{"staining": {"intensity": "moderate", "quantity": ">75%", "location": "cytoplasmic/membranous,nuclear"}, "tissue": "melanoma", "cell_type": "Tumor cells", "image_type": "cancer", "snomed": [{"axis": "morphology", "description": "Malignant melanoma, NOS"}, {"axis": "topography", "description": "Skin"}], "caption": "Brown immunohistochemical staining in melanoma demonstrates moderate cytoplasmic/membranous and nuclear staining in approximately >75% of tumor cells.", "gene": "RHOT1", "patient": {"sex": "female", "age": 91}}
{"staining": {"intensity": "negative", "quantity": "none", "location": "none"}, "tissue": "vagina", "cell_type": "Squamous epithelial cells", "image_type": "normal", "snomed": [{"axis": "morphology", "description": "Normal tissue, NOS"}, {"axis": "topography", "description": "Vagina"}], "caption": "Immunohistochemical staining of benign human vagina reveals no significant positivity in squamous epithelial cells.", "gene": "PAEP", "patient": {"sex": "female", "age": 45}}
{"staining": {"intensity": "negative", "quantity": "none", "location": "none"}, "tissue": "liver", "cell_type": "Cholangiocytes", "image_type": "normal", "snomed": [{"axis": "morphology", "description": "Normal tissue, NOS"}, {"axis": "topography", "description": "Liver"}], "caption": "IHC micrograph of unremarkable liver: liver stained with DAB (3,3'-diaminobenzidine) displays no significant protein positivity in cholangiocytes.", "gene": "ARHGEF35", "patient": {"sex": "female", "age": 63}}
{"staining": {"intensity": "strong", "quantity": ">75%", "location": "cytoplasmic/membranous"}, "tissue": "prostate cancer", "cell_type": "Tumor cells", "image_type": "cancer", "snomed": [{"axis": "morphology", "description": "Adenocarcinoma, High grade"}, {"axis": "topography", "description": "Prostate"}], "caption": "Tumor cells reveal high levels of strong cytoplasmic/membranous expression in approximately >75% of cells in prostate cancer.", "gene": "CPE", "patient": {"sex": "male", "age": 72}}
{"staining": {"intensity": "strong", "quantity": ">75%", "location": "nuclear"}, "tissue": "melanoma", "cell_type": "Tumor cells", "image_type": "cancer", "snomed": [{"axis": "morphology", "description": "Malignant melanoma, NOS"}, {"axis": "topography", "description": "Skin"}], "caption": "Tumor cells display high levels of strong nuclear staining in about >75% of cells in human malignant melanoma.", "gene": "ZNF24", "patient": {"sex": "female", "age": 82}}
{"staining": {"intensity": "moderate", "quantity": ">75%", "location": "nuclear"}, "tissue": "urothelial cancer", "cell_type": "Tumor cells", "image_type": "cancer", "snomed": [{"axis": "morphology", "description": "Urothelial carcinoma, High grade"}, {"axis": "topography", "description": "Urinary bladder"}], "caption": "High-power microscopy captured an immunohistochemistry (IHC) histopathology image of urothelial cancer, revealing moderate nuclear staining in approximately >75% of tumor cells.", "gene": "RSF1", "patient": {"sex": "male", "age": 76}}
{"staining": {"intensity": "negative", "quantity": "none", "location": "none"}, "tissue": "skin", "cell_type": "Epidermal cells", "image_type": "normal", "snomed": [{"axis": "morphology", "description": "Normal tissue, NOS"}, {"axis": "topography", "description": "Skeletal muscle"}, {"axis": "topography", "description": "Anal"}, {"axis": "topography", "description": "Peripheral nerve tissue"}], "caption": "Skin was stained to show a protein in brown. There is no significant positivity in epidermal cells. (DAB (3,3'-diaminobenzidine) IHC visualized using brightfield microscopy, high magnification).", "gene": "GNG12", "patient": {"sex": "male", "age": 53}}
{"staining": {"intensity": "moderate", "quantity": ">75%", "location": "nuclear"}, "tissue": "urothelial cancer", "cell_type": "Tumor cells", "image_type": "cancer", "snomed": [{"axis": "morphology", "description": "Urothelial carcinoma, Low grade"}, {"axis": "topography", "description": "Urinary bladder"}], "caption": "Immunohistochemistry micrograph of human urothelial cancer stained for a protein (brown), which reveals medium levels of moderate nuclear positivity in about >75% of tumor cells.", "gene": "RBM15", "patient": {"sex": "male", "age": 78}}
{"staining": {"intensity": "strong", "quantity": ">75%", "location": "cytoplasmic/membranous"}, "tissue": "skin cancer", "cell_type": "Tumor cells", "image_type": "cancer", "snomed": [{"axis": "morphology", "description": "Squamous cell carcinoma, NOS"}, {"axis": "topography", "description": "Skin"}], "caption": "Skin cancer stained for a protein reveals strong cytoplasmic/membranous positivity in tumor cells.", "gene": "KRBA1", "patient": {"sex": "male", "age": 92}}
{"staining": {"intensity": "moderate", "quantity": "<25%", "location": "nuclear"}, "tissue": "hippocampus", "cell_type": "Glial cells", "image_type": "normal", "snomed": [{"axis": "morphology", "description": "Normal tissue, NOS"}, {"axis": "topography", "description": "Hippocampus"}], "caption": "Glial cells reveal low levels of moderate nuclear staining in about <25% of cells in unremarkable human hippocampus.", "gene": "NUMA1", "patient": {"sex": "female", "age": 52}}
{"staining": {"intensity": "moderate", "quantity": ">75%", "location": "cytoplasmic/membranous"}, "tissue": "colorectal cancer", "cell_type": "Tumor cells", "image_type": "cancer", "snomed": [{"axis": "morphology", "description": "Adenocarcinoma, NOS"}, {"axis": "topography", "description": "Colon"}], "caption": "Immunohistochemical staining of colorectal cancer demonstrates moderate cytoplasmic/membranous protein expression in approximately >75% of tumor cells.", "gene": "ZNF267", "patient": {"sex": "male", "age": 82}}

────────────────────

Task directions:
Count every line of the entries that holds the string "urothelial". Please answer with the count alone.

Answer section:
2